Source passage:
----------

Before moving on, make sure your table was configured properly by doing the following:

# in the command line
simmate database reset

# in python

from simmate.database import connect
from simmate.database.third_parties import ExampleProviderData

# This will show you all the columns for your table
ExampleProviderData.show_columns()

# this will show you exactly what the table looks like
my_table = ExampleProviderData.objects.to_dataframe()

Step 2: Download Data into the Simmate Format¶

Now that Simmate knows what to expect, we can load your data into the database. This can be done in several ways. It is entirely up to you which method to use, but here are our recommended options:

JSON or CSV file. If all of your data can be provided via a dump file, then we can use that! This is typically the easiest for a provider's server. For an example of this, see the COD implementation, which uses a download of CIF files.
A custom python package. Feel free to add an optional dependency if your team has already put a lot of work into loading data using a python package. A great example of this is the MPRester class in pymatgen, which we use to pull Material Project data. (JARVIS, AFLOW, OQMD currently use this option too).

----------

[Images with bounding boxes]

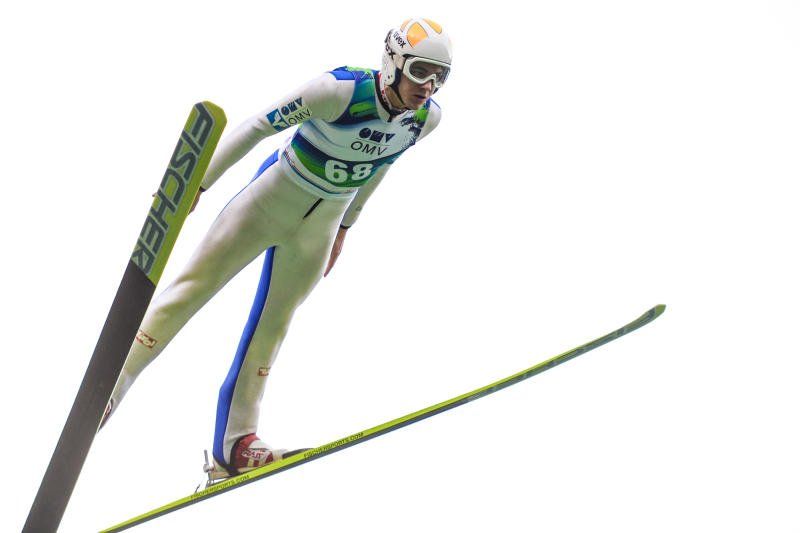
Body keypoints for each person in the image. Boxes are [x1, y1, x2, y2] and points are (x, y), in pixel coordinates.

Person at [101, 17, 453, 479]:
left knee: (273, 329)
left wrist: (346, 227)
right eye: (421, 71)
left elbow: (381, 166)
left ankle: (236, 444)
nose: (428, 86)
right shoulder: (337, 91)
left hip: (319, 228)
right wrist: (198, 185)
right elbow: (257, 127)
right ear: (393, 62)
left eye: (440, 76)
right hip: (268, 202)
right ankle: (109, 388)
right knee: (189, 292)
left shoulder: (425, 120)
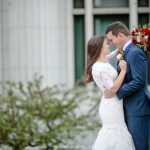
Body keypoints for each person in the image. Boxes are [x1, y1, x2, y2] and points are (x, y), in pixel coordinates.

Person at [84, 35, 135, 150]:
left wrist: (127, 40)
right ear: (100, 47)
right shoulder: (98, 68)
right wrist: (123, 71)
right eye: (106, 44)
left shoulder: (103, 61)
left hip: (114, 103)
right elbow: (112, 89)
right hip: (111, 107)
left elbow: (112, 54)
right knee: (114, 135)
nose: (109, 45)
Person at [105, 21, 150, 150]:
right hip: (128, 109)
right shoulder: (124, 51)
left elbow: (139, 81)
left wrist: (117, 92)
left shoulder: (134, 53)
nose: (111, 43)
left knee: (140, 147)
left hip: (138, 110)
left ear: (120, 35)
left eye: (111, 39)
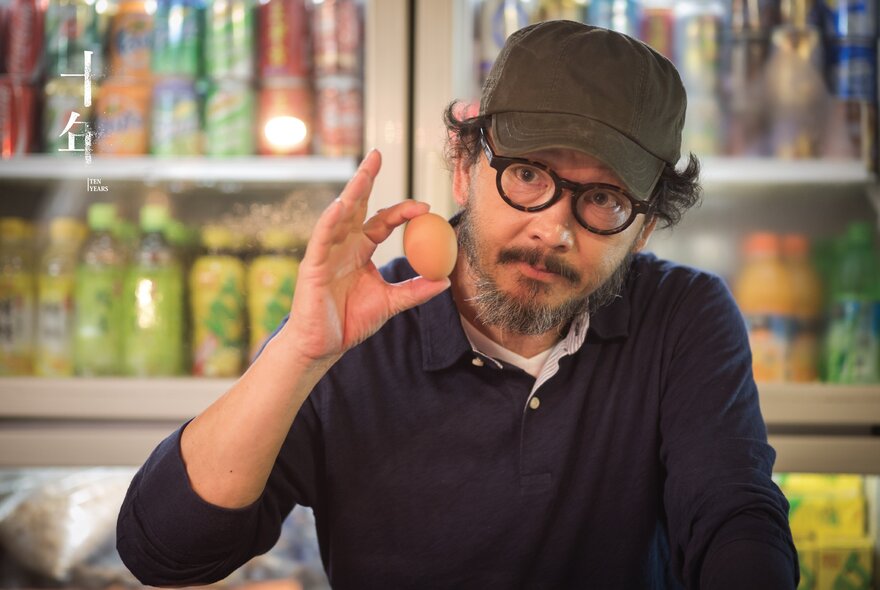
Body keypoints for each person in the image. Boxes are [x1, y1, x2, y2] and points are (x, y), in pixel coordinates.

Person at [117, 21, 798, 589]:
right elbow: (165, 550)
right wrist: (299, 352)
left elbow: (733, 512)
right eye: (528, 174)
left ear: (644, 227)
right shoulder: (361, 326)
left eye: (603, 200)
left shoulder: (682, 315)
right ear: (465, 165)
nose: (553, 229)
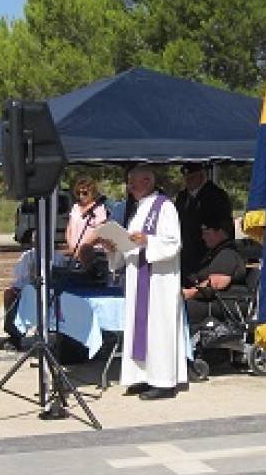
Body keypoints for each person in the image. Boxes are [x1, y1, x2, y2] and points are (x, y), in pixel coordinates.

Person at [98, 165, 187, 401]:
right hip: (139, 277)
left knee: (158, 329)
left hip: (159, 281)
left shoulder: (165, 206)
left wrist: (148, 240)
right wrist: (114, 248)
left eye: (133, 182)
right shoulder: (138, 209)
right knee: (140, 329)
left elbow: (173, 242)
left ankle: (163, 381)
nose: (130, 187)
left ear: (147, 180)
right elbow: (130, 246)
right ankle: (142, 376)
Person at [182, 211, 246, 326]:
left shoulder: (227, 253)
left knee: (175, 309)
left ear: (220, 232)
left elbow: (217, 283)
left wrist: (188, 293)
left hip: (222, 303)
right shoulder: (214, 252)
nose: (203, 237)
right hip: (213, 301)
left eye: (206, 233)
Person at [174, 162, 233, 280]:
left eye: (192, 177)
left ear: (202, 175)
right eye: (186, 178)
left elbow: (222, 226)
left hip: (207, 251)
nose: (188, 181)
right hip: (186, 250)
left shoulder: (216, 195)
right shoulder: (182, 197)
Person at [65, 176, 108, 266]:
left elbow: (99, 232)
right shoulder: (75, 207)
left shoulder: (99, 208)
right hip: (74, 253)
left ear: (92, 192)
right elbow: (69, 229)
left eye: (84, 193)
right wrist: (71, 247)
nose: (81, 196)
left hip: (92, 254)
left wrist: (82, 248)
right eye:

----------

Apply what you read:
(a) Transcribe everything in the Simmate documentation excerpt from "JSON or CSV" down to "this option too).".
(b) Using the Simmate documentation excerpt, explain why a JSON or CSV dump file is one of the recommended ways to load a provider's data.
(c) Resume the Simmate documentation excerpt on loading data into the database, starting right after its final sentence.

Results:
(a)
JSON or CSV file. If all of your data can be provided via a dump file, then we can use that! This is typically the easiest for a provider's server. For an example of this, see the COD implementation, which uses a download of CIF files.
A custom python package. Feel free to add an optional dependency if your team has already put a lot of work into loading data using a python package. A great example of this is the MPRester class in pymatgen, which we use to pull Material Project data. (JARVIS, AFLOW, OQMD currently use this option too).

(b) A dump file can be used if all of the provider's data can be supplied that way. It is recommended because it is typically the easiest option for a provider's server.

(c)
REST API or GraphQL. If you have a web API, we can easily pull data using the python requests package. Note, in many cases, a REST API is an inefficient way to pull data - as it involves querying a database thousands of times (once for each page of structures) -- potentially crashing the server. In cases like that, we actually prefer a download file (option 1, shown above).
OPTIMADE endpoint. This is a standardized REST API endpoint that many databases are using now. The huge upside here is that each database will have a matching API -- so once your team has an OPTIMADE endpoint, we can pull data into Simmate with ease. There's no need to build a 2nd implementation. The downside is the same as option 3: OPTIMADE doesn't have a good way to pull data in bulk. Their team is currently working on this though.
Web scraping. As an absolute last resort, we can use requests to scrape webpages for data (or selenium in even more extreme cases.). This requires the most work from our team and is also the least efficient way to grab data. Therefore, scraping should always be avoided if possible.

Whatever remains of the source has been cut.